TAREFAS PROPOSTAS>
1. No texto sobre a psicanálise silvestre, quais alternativas o médico anterior teria apresentado à paciente?
2. Dê continuidade ao texto sobre a psicanálise silvestre, começando logo após a última frase apresentada.

TEXTO-BASE>
- - - -

FREUD, Sigmund.
Psicanálise Silvestre. In: Edição
Standard Brasileira das Obras Psicológicas Completas de Sigmund Freud.
Imago. 1987.
Freud nos
alerta para os riscos de uma interpretação apressada e desentendida da teoria psicanalítica.
Ao receber uma paciente com queixa de quadros de ansiedade, ela relata que o médico
visitado antes, atribuiu sua doença a falta de atividade sexual, pois havia se
separado do marido, sendo que deveria buscar Freud, para que confirma-se esse
diagnóstico, já que seria ele a fazer essa nova descoberta.
A paciente
estava convencida de não poder se curar, pois suas alternativas segundo o
médico anterior, seriam voltar ao ex marido, buscar um amante ou masturbar-se,
sendo para ela todas as práticas citadas inadmissíveis, estava convencida de
que não teria cura.
Freud chama
a atenção para o fato de que pacientes, quando descontentes com o diagnóstico
ou atendimento de um médico, podem exagerar, ou distorcer o que de fato foi
dito, por tanto não podemos condenar apressadamente esse profissional
mencionado, pois desconhecemos o que de fato ele disse e o que faz parte da
interpretação da paciente. Mas para discutir o tema, tomemos por verdadeiro o
que a paciente afirma e consideremos que o médico teria lhe dito exatamente
dessa forma.
A primeira
questão que nos fica evidente é o completo desentendimento do que é sexualidade
para a psicanálise. É verdade que o ato sexual faz parte da sexualidade e que alguns
dos casos psicanalíticos têm uma ligação com atos sexuais, mas se resumiria a
isso a teoria? Para a psicanálise, a sexualidade se estende muito além dos
limites do ato sexual, se entende por sexualidade toda a busca de prazer e
evitabilidade de desprazer. Nesse sentido, o ato de se alimentar obtendo prazer
de um saboroso prato, envolve a sexualidade, através da obtenção de prazer pelo
nosso órgão de prazer mais primitivo, a boca. Sendo assim, o primeiro grave
erro cometido por esse médico, seria falar sobre uma teoria da qual certamente
em nada se apropriou, nada estudou, por isso considerou como sexualidade apenas
o coito e seus análogos, como a masturbação.

- - - -

REGISTROS DO CONJUNTO>
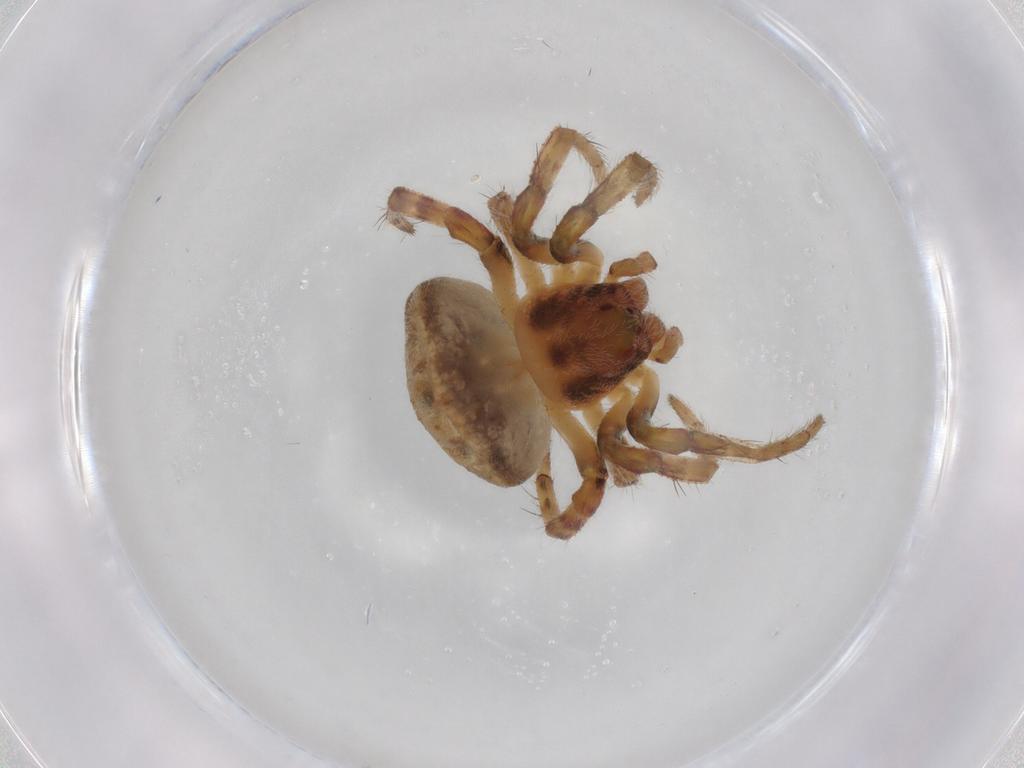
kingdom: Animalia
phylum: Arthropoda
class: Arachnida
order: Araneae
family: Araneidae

- - - -

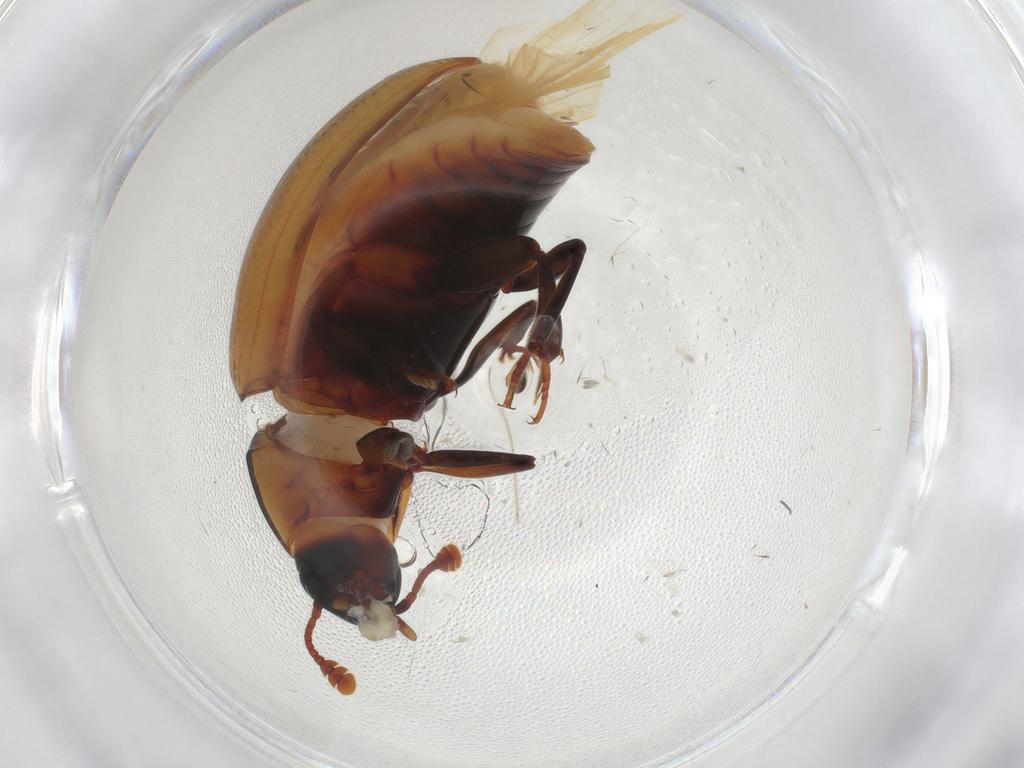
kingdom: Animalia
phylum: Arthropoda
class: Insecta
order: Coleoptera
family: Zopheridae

- - - -

RESPOSTAS>
1. Voltar ao ex-marido, buscar um amante ou masturbar-se.

2.
Outro erro
cometido por esse médico, além da falta de tato ao discutir sexualidade com sua
paciente, foi acreditar que ela seria ignorante o suficiente para não saber que
poderia ter um amante, ou masturbar-se, seria ele tolo o suficiente para
acreditar que se o problema dela era a falta de sexo, uma mulher adulta de seus
quarenta anos, não saberia como buscar um parceiro ou como masturbar-se? Ou ainda,
ele acreditou que ela precisava da autorização médica para isso?
O médico
também ignorou por completo o fato de que a paciente relata já vir sofrendo de
ansiedade antes, tendo a separação apenas intensificado o quadro.
Por tanto
se pretende-se falar em nome da psicanálise, ou utilizar dessa para um
diagnóstico: “Não é bastante, pois, para um médico saber alguns dos achados da
psicanálise; êle deve também estar familiarizado com a técnica se êle deseja
que seu procedimento profissional se oriente por um ponto de vista
psicanalítico.” (p. 212)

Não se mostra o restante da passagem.